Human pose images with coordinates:
————
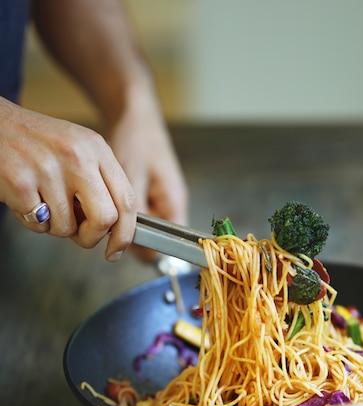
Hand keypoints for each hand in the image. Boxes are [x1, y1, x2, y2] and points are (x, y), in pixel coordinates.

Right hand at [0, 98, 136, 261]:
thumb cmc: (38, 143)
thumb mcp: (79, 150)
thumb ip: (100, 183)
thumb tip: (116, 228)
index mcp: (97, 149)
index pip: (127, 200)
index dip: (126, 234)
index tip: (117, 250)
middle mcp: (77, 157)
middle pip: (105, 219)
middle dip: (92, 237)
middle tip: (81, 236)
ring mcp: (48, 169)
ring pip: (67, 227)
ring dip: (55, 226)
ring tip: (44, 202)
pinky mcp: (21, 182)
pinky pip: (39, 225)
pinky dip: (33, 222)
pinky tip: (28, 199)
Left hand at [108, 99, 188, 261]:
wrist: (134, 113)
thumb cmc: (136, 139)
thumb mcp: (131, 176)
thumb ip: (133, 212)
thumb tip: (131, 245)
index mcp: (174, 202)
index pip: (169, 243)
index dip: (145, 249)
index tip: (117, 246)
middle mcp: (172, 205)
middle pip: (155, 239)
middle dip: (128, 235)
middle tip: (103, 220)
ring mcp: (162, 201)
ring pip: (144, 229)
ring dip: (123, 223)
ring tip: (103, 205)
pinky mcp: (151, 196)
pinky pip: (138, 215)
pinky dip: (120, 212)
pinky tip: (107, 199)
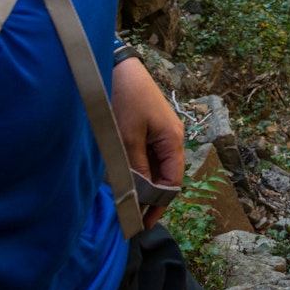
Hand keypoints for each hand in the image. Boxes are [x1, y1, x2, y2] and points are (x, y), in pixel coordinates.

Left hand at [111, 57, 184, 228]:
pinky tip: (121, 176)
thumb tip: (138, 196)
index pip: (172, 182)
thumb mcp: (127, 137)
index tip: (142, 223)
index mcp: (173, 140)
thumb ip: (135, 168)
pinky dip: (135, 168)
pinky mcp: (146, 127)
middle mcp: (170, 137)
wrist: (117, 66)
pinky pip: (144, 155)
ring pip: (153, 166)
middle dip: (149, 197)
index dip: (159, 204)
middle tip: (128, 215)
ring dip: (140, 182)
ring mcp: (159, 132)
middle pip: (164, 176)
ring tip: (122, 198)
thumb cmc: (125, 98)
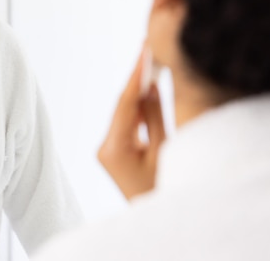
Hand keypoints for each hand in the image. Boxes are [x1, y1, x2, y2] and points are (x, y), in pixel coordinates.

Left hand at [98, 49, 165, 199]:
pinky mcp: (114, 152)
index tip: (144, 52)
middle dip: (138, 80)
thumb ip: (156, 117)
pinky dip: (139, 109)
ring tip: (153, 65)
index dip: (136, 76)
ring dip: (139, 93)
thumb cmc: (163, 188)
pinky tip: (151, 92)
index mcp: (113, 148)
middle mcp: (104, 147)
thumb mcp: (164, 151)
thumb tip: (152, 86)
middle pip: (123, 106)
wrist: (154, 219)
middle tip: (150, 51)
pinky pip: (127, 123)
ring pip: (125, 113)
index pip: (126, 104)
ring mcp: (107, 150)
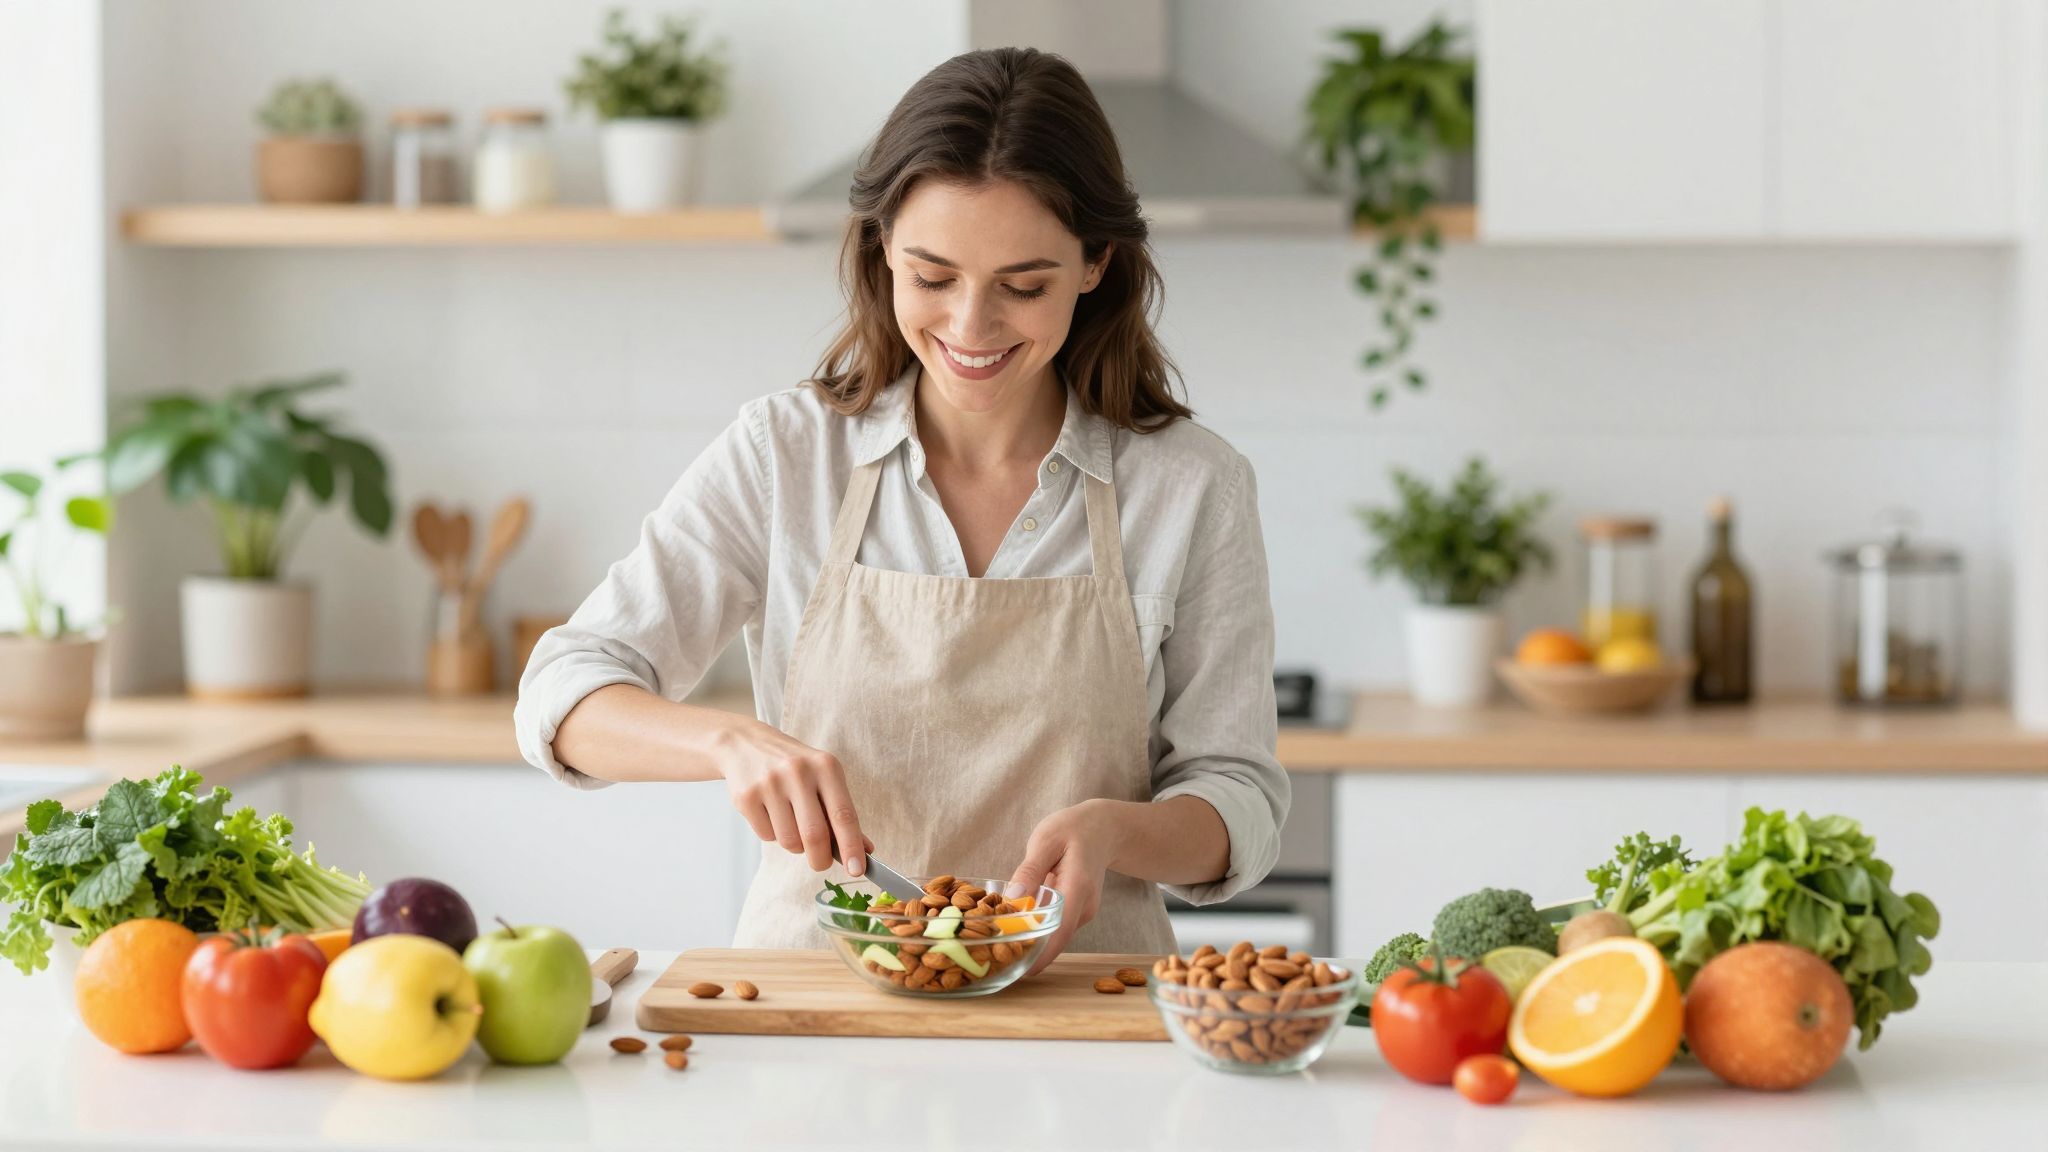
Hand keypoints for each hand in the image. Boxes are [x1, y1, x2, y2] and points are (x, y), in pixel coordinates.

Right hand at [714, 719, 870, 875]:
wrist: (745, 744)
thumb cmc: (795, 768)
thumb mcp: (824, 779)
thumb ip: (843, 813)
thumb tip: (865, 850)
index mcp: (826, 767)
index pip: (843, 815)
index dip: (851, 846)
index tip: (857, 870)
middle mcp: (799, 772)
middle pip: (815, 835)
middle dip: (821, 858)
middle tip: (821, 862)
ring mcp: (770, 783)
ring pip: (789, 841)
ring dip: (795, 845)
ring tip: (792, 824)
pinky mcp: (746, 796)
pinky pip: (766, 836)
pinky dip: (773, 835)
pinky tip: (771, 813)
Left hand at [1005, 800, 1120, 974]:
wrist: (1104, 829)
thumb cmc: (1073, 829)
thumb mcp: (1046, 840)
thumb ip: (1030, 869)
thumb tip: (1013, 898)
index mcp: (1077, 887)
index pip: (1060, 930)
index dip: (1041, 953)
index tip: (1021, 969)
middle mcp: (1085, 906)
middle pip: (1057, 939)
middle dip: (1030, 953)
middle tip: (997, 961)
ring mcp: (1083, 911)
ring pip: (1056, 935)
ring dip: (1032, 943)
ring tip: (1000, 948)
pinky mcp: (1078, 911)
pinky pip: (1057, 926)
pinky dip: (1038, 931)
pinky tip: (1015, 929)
————
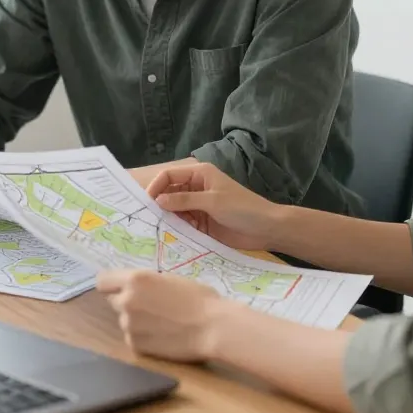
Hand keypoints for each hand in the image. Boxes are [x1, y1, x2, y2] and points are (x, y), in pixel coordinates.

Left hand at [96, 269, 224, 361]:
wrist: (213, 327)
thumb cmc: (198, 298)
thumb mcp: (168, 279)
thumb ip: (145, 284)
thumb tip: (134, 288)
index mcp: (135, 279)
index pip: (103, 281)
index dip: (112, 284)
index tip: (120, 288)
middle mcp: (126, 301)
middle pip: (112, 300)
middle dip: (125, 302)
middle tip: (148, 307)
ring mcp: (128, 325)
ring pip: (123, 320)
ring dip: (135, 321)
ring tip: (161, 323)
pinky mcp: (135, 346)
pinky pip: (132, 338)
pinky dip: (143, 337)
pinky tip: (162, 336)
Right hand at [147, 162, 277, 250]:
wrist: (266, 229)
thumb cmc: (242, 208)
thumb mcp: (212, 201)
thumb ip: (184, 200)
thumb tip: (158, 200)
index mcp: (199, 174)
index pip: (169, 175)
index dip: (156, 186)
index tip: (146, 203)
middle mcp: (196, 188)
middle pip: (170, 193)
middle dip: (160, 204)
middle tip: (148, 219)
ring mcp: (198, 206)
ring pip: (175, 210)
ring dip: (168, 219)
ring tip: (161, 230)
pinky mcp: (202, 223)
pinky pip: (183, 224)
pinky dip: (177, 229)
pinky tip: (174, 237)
————
Problem statement:
Write down exactly the span of lines above from the one containing "thumb mcp: (1046, 840)" to the one containing "pinky tip: (1015, 929)", both ends included.

Output of the task:
thumb mcp: (1046, 840)
thumb ip: (1030, 869)
thumb tip: (1013, 898)
index mcp: (1077, 887)
index pip: (1060, 930)
index dip: (1041, 953)
index tip: (1021, 969)
middle mcp: (1085, 906)
middle pip: (1057, 939)
middle dip: (1030, 953)
middle tip: (997, 961)
ring mcp: (1083, 911)
ring pip: (1056, 935)
ring dip: (1032, 943)
ring tip: (1000, 948)
pinky mcp: (1078, 911)
pinky pip: (1057, 926)
pinky dip: (1038, 931)
pinky tip: (1015, 929)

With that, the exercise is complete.